Thanks for your insightful comments and thought-provoking question. This is what I truly love about this course; the development of one student’s ideas by another. I hadn’t come across a number of concepts you have brought to the table. I especially like the idea of interthinking. The Mercer book will be high up on my ‘to read’ list.
I agree with your point about MARCs not aiding novice-expert communication if the communication models are not agreed upon. Various scenarios impeding communication can be envisaged: Your experience with string theory is one where the expert could have explained his knowledge, but in doing so two or three years of continual monologue is needed; and experts may suffer from the curse of knowledge, where informed people are “cursed by the knowledge they possess and inaccurately judge what uninformed participants know” (Birch & Bernstein, 2007, p. 100, grammatical tense altered). In other words, I know something and I can’t imagine you not knowing it. (Birch & Bloom, 2007; Camerer, Loewenstein, & Weber, 1989). My original point was unclear. I tried to make a case for researchers to clarify how they speak with experts. I didn’t mean to bring up the novice-expert situation. I’m glad that you did.
Your question about teaching experts to talk novice (my italics: great new language!) is a very complex one. Beyond what we’ve jointly covered above, one avenue that may give a lot of value is looking at science public outreach programmes (OP). I don’t know of any discourse analysis studies of typical OP, but I suspect that established OP (I’m thinking of NASA’s and other science ones) would provide a good road map of simplified yet accurate concept building as well as concrete examples of how that simplification is achieved.
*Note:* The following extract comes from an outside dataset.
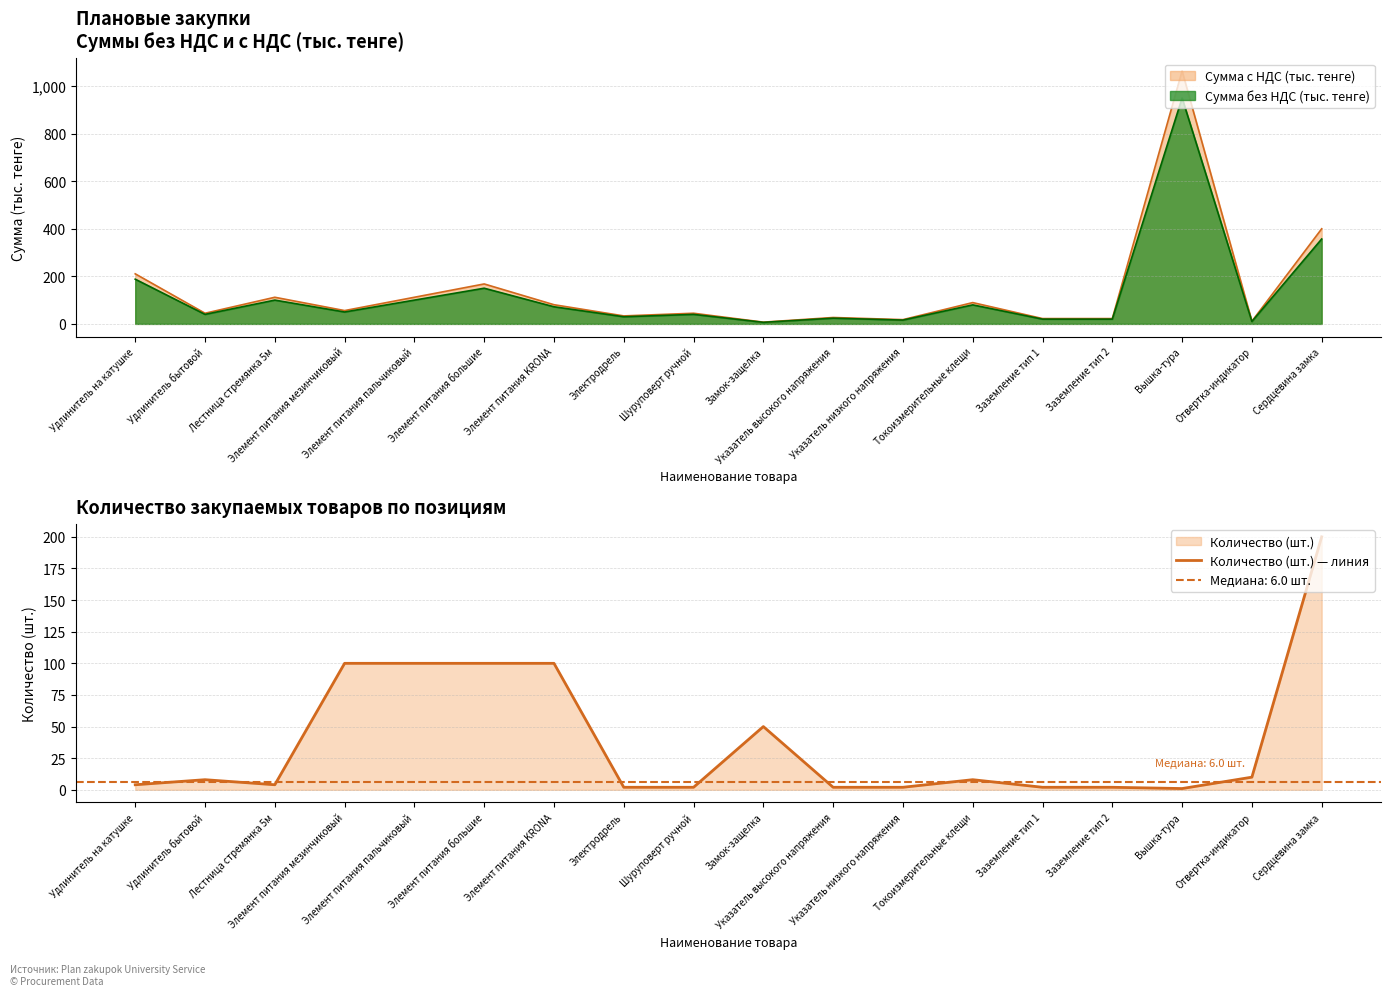

Which label corresponds to the smallest value in the chart?

Вышка-тура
The Fernández et al. (Fernández, Wergerif, Mercer, & Rojas-Drummond, 2002) article you reference speaks well to the second part of your question (if I’ve understood it properly). Do you know of any other studies that have taken the idea of discourse training in older students? I know that my own students benefit from direct instruction in discourse as many Japanese students have had very little experience in constructivist learning situations. I provide this to them on an informal basis.
Birch, S. A. J., & Bernstein, D. M. (2007). What Can Children Tell Us About Hindsight Bias: A Fundamental Constraint on Perspective–Taking? Social Cognition, 25(1), 98–113. http://doi.org/10.1521/soco.2007.25.1.98
Birch, S. A. J., & Bloom, P. (2007). The curse of knowledge in reasoning about false beliefs: Research report. Psychological Science, 18(5), 382–386. http://doi.org/10.1111/j.1467-9280.2007.01909.x
Camerer, C., Loewenstein, G., & Weber, M. (1989). The curse of knowledge in economic settings: An experimental analysis, 1232–1254.
Fernandez, M., Wergerif, R., Mercer, N., & Rojas-Drummond, S. (2002). Re-conceptualising “scaffolding” and the Zone of Proximal Development in the context of symmetrical collaborative learning. Journal of Classroom Interaction, 50(1), 54–72.